Our current cultural obsession with food is undeniable. But, while the advent of the foodie may be a 21st century phenomenon, from an evolutionary standpoint, flavor has long helped define who we are as a species, a new book argues.
In Tasty: the Art and Science of What We Eat, Pulitzer Prize-winning journalist John McQuaid offers a broad and deep exploration of the human relationship to flavor.
"Flavor is the most important ingredient at the core of what we are. It created us," McQuaid writes.
How? Well, billions of years ago, when primitive life forms were floating in ancient oceans, those creatures needed "to sense what was going on around them, and to chase it down and to devour it," McQuaid tells NPR's Rachel Martin.
"And so this is kind of a basic motivational hinge that drove evolution," he says, "because in order to out-compete your fellow primitive creatures, you needed sharper senses." And, "if you had sharper senses, you also needed a bigger brain in order to process those senses."
When it comes to humans, scientists have argued that those bigger brains emerged as we started eating meat – which is packed with calories and fat, compared with the fruit, leaves, tubers and other raw foods our earliest ancestors ate.
The thinking (which some challenge) is that all those extra meat nutrients helped fuel the growth of our brain, which, as NPR's Chris Joyce has reported, uses about 20 times as much energy as the equivalent amount of muscle.
Cooking meat was another big milestone: Once that happened, some researchers speculate, it made meat easier to chew and digest, and its calories more readily available to fuel bigger brains.
"And so humans, as they began eating meat and then cooked meat, their brains grew bigger, their faces flattened, their perceptions changed and expanded. And their appreciation of food grew, along with the improving taste of the food," McQuaid says.

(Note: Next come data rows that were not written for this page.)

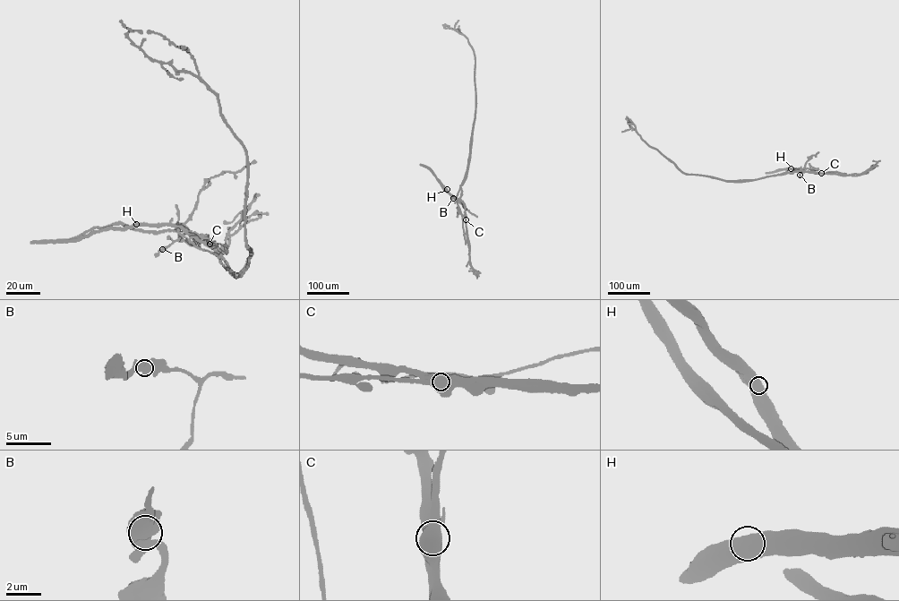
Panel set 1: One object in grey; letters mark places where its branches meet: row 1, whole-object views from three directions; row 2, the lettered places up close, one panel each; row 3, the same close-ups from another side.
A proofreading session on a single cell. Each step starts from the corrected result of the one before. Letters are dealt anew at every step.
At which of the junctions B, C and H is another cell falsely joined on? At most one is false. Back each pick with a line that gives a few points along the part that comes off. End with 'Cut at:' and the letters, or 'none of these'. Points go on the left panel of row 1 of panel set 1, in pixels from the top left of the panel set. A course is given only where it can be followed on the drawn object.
C: foreign part runs (209, 244), (186, 230), (169, 230), (213, 253), (234, 273), (245, 266), (247, 190)
Cut at: C

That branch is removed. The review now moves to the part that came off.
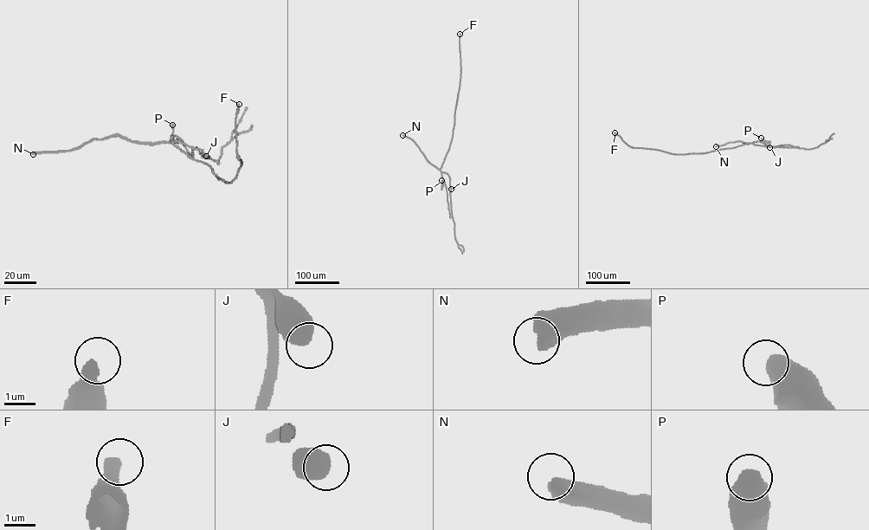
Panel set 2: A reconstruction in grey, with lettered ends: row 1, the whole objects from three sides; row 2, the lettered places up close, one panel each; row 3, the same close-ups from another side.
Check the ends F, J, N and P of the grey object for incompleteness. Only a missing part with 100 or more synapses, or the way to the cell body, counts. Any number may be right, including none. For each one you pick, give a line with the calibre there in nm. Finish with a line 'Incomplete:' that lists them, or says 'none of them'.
F: 440 nm thick
Incomplete: F

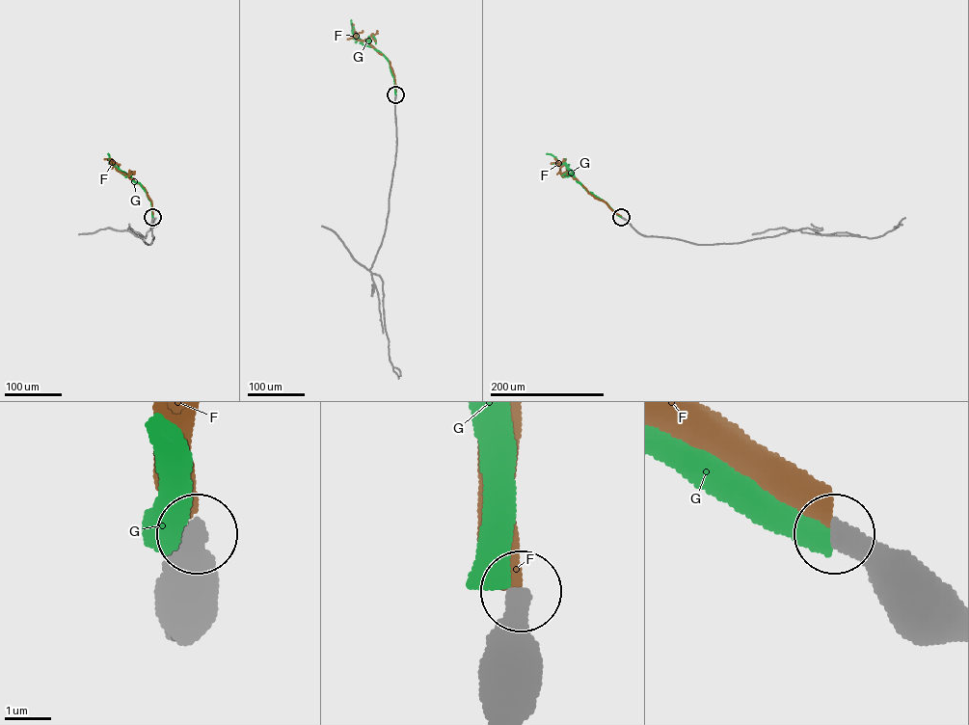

On the difference between taste and flavor
Taste is a sense, sensed by the tongue, of certain basic chemicals that are sweet, salty, sour, bitter and umami, which is the fifth taste, which is the mysterious but interesting savory taste.
Flavor, which I would say is more of what people experience when they eat, combines taste with the sense of smell. Because when you chew, aromas are liberated from the food which waft up to your nose. The brain then combines the sensation, along with other things — your memories, feelings, the way things look — into the experience of flavor.
On the evolutionary roots of our attraction to sweetness
Sweetness is very ancient from an evolutionary standpoint, because sugars are part of the basic cycle of life, so this is sort of programmed into us at a very deep level. ... However, humanity is weird with flavor in ways that no other creatures are. ... We have certain genetic programming, such as liking sugar and disliking bitterness. But we're also very malleable, our tastes our malleable. This is also part of a result of our evolutionary heritage in that our ancestors lived in so many different parts of the world, with so many different types of food, and still do, that flexibility is part of our makeup as well. We learn to like things that, by rights, no one should like.
On why we like to eat things that are gross
I paid a visit to Iceland during my research and I tried ... a type of fermented sea shark. It used to be buried in the sand for months, and then they'd dig it up in a semi-fermented, rotted state and eat it. Vikings did that, I guess when they had no other option, but today it's a delicacy, it's a national tradition in Iceland. But it smells like a combination of ammonia and rotted fish. ... You're supposed to drink it with some Icelandic schnapps and toast the god Thor. I tried this and I have to say, I did not learn to like it. ... But if you live in Iceland, you will learn to like it because you derive other pleasures from it, you derive fellowship, and it's fun and your brain kind of shifts around, so things that other people find disgusting, you find enjoyable.